(Passage to read)

Oh. Hi there. Thanks for stopping by.
I thought I would welcome those of you who might be first-time visitors.
I’m Allan. I’m an Angry Black Lady.
Natasha Lennard’s article included the following paragraphs:
“What u said was that Obama was against what happened in NY which is inherently dishonest. U made like he lobbied against the bill,” read one tweet; “why did you lie?” demanded another; and “@maddow has Hate and Racism towards Obama!” wrote another. The playwright and journalist J. Samuel Cook tweeted, I feel sorry for all the #LGBT Americans whose victory last night in New York is overshadowed by @maddow’s and @ltdanchoi’s hatred of Obama.”
Allan Brauer, a blogger at AngryBlackLady.com, wrote that Maddow was refusing to acknowledge a quote from a letter Obama wrote to an LGBT group in California in opposition of Prop. 8. “I want to congratulate all of you who have shown your love for each other by getting married these last few weeks,” Obama wrote in 2008. Others point to the fact that Obama’s view is “evolving” to illustrate that Maddow’s use of the word “against” did not do justice to the president’s view on marriage equality. [emphasis added]
And concluded:
Maddow may have been a bit too strong in her initial comments, but clearly she touched a fragile, irrational nerve in the body of Obama’s diehard supporters.
When ABL sought out the author for clarification, she acknowledged (via Twitter) that my comments were a “fair critique,” which suggests Lennard is differentiating my feedback from that emanating from the “fragile, irrational nerve in the body of Obama’s diehard supporters.” Hey, I’m a white male, so I’m accustomed to my opinions being given greater credence. But whatever. I don’t feel the need to slam other people for how they expressed their feedback to Rachel, even if I don’t agree with all of it.
I’ve had a few things to say since I joined the team here at ABLC, including some reflection on how people communicate via Twitter, and how some public figures are navigating this highly interactive, two-way medium more effectively than others.
But for now, a few thoughts in no particular order:
1. Thanks for calling more attention to the topic.
That’s primarily what those of us using Twitter to respond to Rachel are asking. Let’s explore this in question in more depth. I’m glad that Lennard wrote her post at Salon and I appreciate being cited in it. And I especially appreciate that she sees a fair critique in the example I proffer.

(End Passage to read)
(Data extracts)

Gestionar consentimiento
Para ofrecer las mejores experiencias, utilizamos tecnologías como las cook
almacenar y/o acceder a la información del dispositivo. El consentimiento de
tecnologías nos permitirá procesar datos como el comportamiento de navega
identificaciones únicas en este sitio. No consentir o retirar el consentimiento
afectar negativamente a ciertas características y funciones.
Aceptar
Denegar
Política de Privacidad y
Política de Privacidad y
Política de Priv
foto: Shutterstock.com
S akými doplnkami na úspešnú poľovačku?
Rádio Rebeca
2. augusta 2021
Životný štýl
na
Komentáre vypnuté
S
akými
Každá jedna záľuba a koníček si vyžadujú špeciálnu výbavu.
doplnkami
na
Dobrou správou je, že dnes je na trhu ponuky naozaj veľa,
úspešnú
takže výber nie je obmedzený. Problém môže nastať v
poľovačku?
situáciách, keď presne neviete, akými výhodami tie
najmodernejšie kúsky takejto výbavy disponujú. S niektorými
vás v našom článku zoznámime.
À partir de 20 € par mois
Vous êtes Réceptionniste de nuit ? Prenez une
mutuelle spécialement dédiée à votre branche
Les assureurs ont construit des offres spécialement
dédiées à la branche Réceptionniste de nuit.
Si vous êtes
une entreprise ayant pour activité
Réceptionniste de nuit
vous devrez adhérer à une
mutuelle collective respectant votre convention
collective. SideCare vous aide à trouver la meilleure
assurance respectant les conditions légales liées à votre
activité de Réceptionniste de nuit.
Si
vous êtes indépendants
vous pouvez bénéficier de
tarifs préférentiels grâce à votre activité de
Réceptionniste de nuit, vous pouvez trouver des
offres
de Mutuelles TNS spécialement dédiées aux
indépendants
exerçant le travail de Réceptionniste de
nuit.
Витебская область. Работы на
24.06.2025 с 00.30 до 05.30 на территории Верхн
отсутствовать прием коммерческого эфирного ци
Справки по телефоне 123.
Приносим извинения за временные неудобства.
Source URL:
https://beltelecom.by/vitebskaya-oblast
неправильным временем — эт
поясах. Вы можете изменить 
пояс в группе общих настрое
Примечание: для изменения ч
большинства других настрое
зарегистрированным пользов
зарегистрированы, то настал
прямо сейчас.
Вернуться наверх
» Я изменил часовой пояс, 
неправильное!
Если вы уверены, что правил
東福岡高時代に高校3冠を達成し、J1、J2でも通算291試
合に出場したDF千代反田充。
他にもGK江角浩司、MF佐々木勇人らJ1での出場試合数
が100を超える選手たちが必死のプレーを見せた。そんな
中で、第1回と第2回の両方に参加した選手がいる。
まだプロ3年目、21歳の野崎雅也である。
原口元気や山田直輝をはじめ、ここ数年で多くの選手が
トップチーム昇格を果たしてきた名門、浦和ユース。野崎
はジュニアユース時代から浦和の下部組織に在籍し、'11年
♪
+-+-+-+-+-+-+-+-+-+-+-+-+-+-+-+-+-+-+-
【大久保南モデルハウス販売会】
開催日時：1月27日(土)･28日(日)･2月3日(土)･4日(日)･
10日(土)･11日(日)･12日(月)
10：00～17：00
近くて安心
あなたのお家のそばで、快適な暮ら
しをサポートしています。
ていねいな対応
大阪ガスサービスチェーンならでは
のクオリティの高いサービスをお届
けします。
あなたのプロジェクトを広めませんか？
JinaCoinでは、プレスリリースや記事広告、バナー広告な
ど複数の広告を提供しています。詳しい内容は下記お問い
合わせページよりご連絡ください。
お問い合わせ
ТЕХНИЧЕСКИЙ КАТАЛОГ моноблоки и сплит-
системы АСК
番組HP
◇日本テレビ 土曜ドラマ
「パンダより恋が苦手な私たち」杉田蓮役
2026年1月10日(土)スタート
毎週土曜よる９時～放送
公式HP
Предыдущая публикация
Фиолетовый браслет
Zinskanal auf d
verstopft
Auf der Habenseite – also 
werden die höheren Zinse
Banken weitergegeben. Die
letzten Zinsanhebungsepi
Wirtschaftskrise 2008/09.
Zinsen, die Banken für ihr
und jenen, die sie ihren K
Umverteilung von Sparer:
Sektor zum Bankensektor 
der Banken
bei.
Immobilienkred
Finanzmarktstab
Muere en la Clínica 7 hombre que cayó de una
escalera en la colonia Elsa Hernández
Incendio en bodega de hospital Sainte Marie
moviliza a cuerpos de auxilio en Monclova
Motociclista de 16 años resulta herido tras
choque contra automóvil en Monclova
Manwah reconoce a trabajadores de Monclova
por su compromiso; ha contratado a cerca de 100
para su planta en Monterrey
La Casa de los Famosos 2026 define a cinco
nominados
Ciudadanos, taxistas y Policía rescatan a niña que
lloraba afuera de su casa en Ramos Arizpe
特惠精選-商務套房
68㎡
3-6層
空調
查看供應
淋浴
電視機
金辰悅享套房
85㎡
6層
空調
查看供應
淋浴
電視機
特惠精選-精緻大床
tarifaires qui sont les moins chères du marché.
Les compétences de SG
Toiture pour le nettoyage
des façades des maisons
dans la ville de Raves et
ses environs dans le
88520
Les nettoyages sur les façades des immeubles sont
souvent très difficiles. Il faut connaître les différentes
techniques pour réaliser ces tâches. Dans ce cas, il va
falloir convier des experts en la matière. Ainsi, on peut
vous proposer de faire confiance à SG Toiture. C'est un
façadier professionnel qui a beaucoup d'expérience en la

(End Data extracts)

__Required action 1__: Quote the blog post on Rachel Maddow's remarks, reproducing everything from "I’ve had a few" down to "to the topic.".
__Required action 2__:
Answer the following from the blog post on Rachel Maddow's remarks:
(a) According to the passage quoted from Lennard's article, in what year did Obama write the letter to an LGBT group in California?
(b) Through what medium did Lennard acknowledge that the writer's comments were a "fair critique"?
(c) At what publication did Lennard write her post?

__Reply 1__:
I’ve had a few things to say since I joined the team here at ABLC, including some reflection on how people communicate via Twitter, and how some public figures are navigating this highly interactive, two-way medium more effectively than others.
But for now, a few thoughts in no particular order:
1. Thanks for calling more attention to the topic.

__Reply 2__:
(a) 2008
(b) Twitter
(c) Salon